Les modes de vie et d’action des moustiques locaux et du moustique-tigre sont très différents. « Il existe seize espèces de moustiques locales différentes sur le territoire de Bordeaux Métropole, raconte Christophe Courtin, toutes ne piquent pas l’Homme, mais celles qui piquent sont capables depuis leur point d’émergence de faire plusieurs centaines de mètres voire plusieurs kilomètres. Le moustique-tigre, lui, est casanier, et ne fait au maximum que 150 mètres. » Par ailleurs, « les moustiques locaux ont une préférence pour piquer en fin d’après-midi ou en matinée, le tigre lui est un moustique diurne. Enfin, on reconnaît très bien le tigre, qui est un moustique tout petit, de l’ordre de 5 mm, alors que les autres moustiques classiques atteignent un centimètre. »
Créé le 1er janvier dernier par Bordeaux Métropole, le centre de démoustication emploie 11 agents qui se consacrent à cette activité sur 27 communes.
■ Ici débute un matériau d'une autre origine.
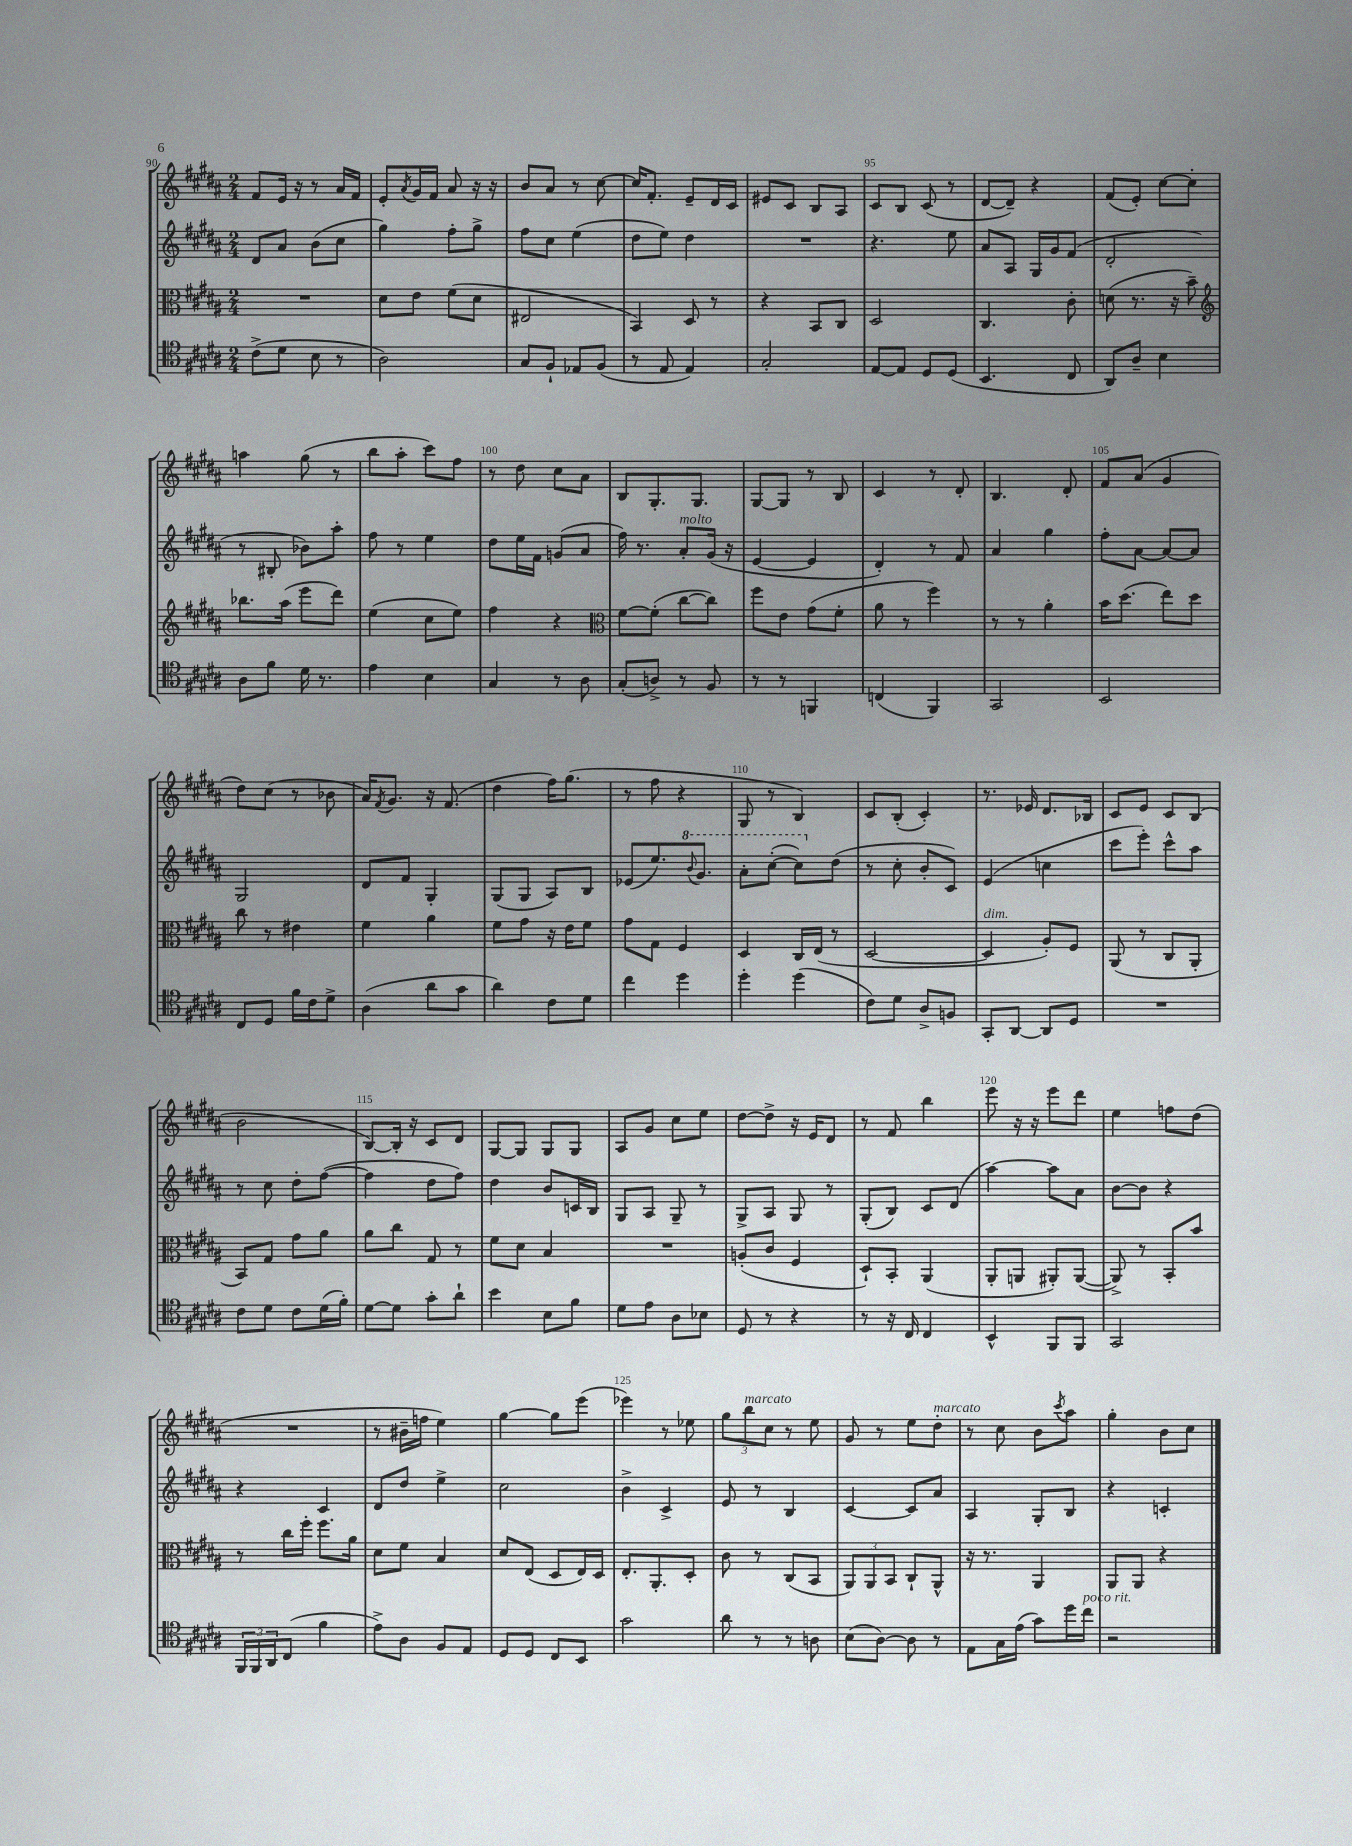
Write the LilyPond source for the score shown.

Ils ont en charge la surveillance du milieu et l’élimination des gîtes larvaires avec des bio-insecticides, uniquement sur le domaine public. « Réglementairement, nous ne pouvons pas intervenir sur les parcelles privées, précise Christophe Courtin, et nous n’agissons que dans un cadre de lutte anti-larvaire, car il est interdit pour notre service d’éradiquer le moustique adulte, à cause des produits qui impacteraient la faune pollinisatrice. » En revanche, les particuliers peuvent toujours se procurer des produits répulsifs, en vente sur le marché.
Notre dossier sur les moustiques
A la faveur de la baisse des températures, l’activité du moustique-tigre s’est « un peu calmée » ces derniers jours, constate le centre de démoustication. « On remarque que lorsque les températures chutent, les signalements de moustique-tigre sont beaucoup moins forts, ce qui est le cas depuis le 1er juin après les fortes chaleurs de mai. Mais on sait que cela va repartir à la hausse en juillet-août. » Il reviendra alors à chacun, de bien surveiller ses zones d’eau stagnante dans son jardin.